• **Work request**
Transcribe all of the records, leaving out any pictures.

• **Data for review**
========================

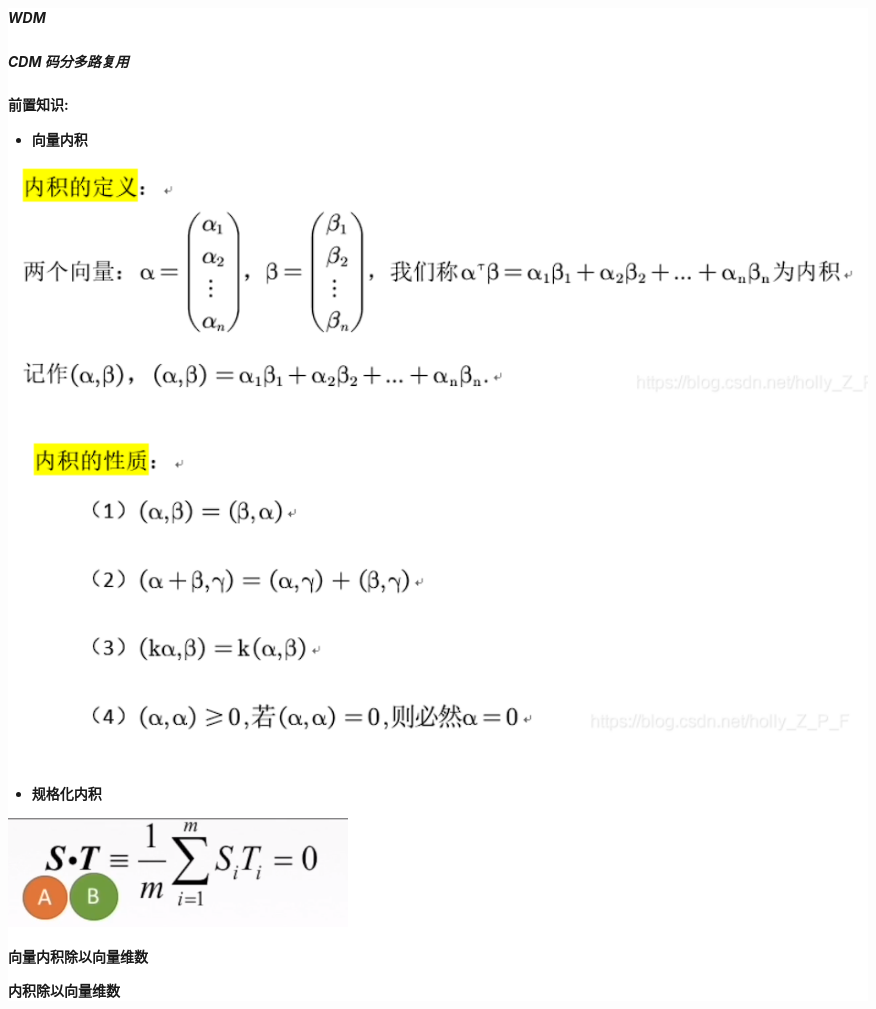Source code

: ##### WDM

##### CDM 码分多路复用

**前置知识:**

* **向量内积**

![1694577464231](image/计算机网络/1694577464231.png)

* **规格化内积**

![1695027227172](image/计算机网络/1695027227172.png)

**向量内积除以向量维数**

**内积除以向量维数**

========================

• **Solution for this problem**
Source code

: ##### WDM

##### CDM 码分多路复用

**前置知识:**

* **向量内积**

![1694577464231](image/计算机网络/1694577464231.png)

* **规格化内积**

![1695027227172](image/计算机网络/1695027227172.png)

**向量内积除以向量维数**

**内积除以向量维数**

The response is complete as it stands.